Summary

A guide to Stable Diffusion WebUI Forge — an enhanced fork of Automatic1111 created by lllyasviel (also the creator of ControlNet and Fooocus). Forge uses a different backend that significantly reduces VRAM usage and increases generation speed, with the most dramatic gains on lower-VRAM GPUs (6-8GB). The UI is identical to Automatic1111, making it a near-zero-friction upgrade.

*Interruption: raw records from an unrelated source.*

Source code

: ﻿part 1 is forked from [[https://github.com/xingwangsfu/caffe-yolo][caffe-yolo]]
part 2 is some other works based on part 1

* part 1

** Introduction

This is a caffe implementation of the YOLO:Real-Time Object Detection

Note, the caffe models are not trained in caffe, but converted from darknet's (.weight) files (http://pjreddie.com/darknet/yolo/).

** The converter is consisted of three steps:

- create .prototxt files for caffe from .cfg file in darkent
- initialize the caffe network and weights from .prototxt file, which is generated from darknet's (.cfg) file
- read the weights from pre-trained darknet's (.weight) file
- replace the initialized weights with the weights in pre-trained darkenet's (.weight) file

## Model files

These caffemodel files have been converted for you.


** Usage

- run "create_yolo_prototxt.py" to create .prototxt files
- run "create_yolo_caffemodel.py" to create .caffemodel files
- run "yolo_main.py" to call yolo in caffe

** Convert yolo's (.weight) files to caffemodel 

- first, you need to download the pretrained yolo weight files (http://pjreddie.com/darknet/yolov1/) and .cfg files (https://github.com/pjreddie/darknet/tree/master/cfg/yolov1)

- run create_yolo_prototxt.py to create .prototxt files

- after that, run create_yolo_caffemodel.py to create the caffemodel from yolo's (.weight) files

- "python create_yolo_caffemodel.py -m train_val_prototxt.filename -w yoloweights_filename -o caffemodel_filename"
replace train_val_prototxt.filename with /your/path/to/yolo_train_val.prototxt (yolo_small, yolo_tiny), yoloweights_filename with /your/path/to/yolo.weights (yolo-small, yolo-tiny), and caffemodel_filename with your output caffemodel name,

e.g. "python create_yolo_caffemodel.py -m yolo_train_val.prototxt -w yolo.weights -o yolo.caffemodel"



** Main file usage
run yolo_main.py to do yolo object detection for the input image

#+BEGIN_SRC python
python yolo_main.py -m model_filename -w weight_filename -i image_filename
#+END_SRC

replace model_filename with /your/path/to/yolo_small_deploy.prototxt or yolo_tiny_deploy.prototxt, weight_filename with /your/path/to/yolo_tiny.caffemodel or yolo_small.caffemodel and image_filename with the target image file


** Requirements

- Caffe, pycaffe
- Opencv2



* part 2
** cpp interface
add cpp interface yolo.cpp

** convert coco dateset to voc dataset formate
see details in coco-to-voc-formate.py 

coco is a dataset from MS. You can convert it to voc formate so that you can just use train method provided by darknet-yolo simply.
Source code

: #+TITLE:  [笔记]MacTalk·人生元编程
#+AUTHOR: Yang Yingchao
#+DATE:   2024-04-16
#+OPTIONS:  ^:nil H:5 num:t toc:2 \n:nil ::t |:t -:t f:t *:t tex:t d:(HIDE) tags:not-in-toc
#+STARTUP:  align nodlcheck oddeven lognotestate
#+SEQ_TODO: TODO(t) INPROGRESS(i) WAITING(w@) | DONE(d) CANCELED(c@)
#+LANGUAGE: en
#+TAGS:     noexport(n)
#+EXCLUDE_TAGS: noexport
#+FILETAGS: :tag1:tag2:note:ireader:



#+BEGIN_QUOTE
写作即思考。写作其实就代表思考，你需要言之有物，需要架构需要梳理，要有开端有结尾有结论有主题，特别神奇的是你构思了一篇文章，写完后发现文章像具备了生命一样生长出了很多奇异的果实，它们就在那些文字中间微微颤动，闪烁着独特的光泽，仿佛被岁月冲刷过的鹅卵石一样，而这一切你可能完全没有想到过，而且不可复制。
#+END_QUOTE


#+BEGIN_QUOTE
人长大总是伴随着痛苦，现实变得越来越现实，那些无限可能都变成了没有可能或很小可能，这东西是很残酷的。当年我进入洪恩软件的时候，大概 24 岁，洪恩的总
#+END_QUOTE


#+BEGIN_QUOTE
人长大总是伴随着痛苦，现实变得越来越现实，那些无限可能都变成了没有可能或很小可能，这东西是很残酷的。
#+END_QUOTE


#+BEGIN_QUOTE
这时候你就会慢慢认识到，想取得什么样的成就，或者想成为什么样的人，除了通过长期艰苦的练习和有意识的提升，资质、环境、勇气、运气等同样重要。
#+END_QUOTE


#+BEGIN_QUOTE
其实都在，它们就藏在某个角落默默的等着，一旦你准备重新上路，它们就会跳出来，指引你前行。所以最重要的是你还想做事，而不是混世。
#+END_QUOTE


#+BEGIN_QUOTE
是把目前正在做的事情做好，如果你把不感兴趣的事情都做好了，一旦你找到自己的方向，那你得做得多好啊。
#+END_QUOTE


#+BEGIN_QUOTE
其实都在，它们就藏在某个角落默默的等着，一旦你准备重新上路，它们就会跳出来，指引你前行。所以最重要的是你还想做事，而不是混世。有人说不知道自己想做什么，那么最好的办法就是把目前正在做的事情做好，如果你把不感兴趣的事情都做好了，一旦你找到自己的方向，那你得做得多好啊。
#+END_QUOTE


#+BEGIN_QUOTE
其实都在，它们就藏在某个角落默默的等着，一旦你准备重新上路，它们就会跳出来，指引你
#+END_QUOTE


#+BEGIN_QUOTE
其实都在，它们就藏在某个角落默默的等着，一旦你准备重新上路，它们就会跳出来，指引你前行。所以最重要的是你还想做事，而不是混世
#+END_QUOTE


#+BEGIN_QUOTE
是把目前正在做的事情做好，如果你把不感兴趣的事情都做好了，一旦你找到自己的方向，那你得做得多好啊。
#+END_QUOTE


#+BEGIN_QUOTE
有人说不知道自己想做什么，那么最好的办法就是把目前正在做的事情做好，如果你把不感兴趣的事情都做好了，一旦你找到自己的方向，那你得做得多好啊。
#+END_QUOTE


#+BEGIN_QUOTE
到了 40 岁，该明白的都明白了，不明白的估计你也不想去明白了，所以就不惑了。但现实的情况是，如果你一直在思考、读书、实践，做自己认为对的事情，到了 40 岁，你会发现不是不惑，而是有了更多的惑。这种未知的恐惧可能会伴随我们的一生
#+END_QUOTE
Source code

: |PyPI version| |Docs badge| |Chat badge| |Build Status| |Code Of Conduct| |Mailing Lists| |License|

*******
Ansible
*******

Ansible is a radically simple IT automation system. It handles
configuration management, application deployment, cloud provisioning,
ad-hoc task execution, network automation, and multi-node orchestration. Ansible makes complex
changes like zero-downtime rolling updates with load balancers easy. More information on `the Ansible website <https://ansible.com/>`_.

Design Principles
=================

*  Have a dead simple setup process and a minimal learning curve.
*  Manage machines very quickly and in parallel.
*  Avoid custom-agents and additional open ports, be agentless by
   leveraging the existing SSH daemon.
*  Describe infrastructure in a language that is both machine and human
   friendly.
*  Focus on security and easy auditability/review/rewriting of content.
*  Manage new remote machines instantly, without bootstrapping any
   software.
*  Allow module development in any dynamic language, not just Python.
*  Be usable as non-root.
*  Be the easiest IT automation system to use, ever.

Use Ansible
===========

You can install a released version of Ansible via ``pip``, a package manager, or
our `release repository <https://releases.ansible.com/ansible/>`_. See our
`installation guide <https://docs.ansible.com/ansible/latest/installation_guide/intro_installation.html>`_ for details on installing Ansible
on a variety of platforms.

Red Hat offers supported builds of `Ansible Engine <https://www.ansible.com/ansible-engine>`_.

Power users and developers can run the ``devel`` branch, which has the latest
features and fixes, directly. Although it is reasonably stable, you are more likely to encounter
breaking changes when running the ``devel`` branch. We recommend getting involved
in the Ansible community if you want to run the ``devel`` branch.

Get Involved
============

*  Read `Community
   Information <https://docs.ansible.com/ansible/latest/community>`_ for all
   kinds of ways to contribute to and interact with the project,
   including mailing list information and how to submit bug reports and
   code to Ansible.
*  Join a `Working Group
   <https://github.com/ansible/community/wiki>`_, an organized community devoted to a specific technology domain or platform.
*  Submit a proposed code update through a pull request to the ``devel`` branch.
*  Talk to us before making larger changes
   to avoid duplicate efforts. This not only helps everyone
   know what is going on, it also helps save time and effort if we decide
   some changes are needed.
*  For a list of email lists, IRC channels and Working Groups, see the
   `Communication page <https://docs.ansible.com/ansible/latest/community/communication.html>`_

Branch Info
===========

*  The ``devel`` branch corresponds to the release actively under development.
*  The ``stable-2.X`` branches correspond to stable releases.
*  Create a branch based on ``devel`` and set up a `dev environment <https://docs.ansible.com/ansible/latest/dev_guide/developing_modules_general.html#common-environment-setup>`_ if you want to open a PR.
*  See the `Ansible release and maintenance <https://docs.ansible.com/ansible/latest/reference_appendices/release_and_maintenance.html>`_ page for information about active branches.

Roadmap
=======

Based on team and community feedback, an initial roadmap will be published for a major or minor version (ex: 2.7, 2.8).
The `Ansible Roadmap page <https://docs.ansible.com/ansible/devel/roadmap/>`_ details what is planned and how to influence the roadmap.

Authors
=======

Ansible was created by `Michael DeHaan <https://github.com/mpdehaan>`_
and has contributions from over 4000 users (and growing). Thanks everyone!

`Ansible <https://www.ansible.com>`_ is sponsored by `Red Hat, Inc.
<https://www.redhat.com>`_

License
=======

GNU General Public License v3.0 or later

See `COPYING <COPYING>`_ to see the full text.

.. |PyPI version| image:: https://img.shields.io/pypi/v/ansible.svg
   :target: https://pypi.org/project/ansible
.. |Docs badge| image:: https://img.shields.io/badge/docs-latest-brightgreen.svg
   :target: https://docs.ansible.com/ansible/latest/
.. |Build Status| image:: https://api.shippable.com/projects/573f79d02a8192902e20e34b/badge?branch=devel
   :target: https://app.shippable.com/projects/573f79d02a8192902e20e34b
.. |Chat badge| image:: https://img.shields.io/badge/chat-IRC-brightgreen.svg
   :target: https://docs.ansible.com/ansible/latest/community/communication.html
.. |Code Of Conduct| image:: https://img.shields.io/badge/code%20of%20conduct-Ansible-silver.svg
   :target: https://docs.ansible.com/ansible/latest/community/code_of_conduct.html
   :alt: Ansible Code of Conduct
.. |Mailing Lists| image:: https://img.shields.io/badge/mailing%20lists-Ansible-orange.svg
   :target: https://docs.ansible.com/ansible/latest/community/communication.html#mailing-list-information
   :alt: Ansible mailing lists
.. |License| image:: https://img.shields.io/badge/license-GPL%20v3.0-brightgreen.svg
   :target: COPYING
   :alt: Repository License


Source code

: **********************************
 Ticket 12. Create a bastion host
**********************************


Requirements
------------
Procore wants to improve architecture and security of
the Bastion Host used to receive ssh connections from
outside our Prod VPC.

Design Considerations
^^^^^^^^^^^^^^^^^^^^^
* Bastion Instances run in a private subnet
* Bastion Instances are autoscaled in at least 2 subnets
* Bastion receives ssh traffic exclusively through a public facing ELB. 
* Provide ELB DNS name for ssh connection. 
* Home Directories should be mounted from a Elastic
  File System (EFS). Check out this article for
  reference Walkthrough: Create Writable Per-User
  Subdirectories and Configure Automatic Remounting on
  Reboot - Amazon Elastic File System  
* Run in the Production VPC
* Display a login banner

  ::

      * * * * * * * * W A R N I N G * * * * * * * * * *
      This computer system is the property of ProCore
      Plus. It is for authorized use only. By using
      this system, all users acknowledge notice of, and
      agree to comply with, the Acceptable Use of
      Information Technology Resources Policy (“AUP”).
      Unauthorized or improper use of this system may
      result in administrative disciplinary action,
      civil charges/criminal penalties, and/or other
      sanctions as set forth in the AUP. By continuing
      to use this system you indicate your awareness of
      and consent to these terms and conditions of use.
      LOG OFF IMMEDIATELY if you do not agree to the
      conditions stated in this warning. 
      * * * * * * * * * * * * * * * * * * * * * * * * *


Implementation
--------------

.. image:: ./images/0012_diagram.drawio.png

介紹 Stable Diffusion WebUI Forge——由 ControlNet 和 Fooocus 作者 lllyasviel 創建的 Automatic1111 增強版分支。Forge 採用不同後端,顯著降低 VRAM 使用量並提高生成速度,低顯存 GPU(6-8GB)效益最大,且 UI 與 Automatic1111 完全相同,升級幾乎無摩擦。

Key Points

  • Forge is built on Automatic1111 but uses a different backend for better memory efficiency
  • VRAM-constrained users (6-8GB) see up to 75% speed improvement; high-end GPUs (24GB 4090) see only 3-6%
  • UI identical to Automatic1111 — same extensions, same workflows
  • Can switch between Automatic1111 and Forge via git branch (git checkout lllyasviel/main)
  • SDXL 1024x1024 generation possible on as little as 6.3GB VRAM with Forge

Insights

The inverse relationship between GPU VRAM and speed gain (low-VRAM users benefit most) suggests Forge’s optimization is primarily in memory management and quantization of intermediate tensors — essentially making the same operations fit in less memory rather than making fundamentally faster algorithms. This is practically important because consumer GPU users (most stable diffusion hobbyists) have limited VRAM and were previously unable to run SDXL at full resolution.

Connections

Raw Excerpt

只有 6GB / 8GB GPU Ram 的速度提升最高,最高可以提升 75% 速度!反而 24GB 4090 經測試後只有 3-6% 的速度提升。